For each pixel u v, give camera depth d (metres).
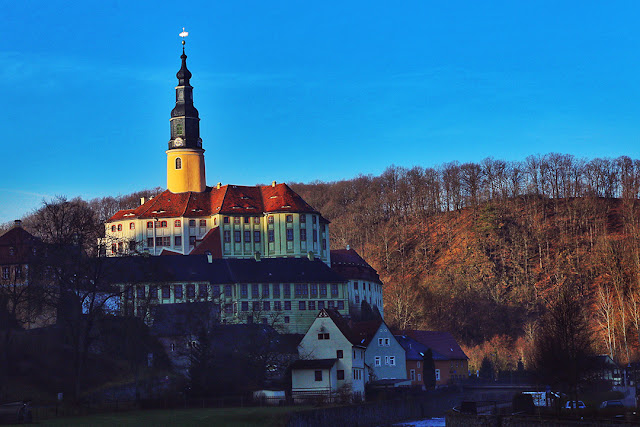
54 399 118.50
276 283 199.12
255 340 140.25
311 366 147.38
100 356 133.12
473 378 195.25
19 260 136.12
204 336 135.25
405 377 171.75
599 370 130.38
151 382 132.12
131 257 129.75
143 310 133.12
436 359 183.50
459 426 99.94
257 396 130.62
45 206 121.44
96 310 120.19
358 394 140.38
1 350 125.25
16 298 131.25
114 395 124.94
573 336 122.12
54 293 120.44
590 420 82.75
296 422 106.50
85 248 121.06
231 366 135.38
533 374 133.75
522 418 88.00
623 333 197.00
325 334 152.38
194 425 100.81
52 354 129.88
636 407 92.31
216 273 199.12
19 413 98.88
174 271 197.88
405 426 121.94
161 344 142.12
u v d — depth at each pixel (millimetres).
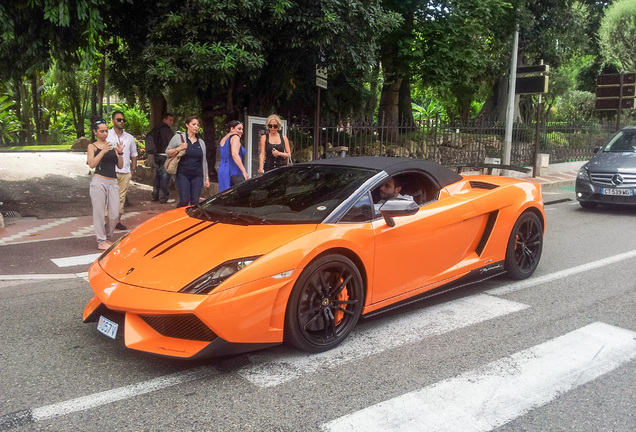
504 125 16062
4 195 10719
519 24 16141
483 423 2686
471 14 14125
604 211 10039
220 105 11680
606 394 3010
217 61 8398
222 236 3508
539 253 5457
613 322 4168
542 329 4008
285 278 3199
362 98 14617
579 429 2645
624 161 9742
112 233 6789
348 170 4305
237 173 7734
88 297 4734
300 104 13961
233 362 3363
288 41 9641
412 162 4539
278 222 3645
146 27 9398
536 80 15070
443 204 4441
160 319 3074
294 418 2703
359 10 9508
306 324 3381
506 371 3287
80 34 8367
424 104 35781
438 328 4008
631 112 29922
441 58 14078
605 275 5543
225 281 3041
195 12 8648
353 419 2701
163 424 2637
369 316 3852
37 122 39438
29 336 3791
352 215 3754
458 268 4547
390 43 14188
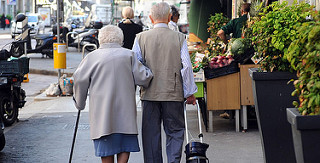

What the task asks:
Each entry should be output word for word, with no pictures carried over.

Answer to this exercise:
For each pixel u v, give camera depth d (metres).
54 399 118.50
276 283 199.12
255 340 140.25
311 366 147.38
100 356 133.12
473 378 195.25
19 260 136.12
204 336 135.25
405 377 171.75
599 370 130.38
151 382 132.12
131 257 129.75
143 310 133.12
436 359 183.50
459 426 99.94
257 396 130.62
45 206 121.44
96 310 120.19
358 394 140.38
1 350 125.25
16 298 131.25
114 395 124.94
573 336 122.12
54 293 120.44
590 420 82.75
296 422 106.50
85 248 121.06
231 366 135.38
533 374 133.75
522 418 88.00
623 333 197.00
325 334 152.38
194 425 100.81
52 354 129.88
636 407 92.31
216 273 199.12
19 413 98.88
174 271 197.88
405 426 121.94
161 344 142.12
u v d — depth at each pixel (millimetres).
504 125 16062
4 195 10719
519 24 16141
483 423 2686
471 14 14125
604 211 10039
220 105 11680
606 394 3010
217 61 8398
222 236 3508
539 253 5457
613 322 4168
542 329 4008
285 278 3199
362 98 14617
579 429 2645
624 161 9742
112 233 6789
348 170 4305
237 173 7734
88 297 4734
300 104 13961
233 362 3363
288 41 9641
412 162 4539
278 222 3645
146 27 9398
536 80 15070
443 204 4441
160 319 3074
294 418 2703
359 10 9508
306 324 3381
506 371 3287
80 34 8367
424 104 35781
438 328 4008
631 112 29922
441 58 14078
605 275 5543
225 281 3041
195 12 8648
353 419 2701
163 424 2637
369 316 3852
37 122 39438
29 336 3791
352 215 3754
458 268 4547
390 43 14188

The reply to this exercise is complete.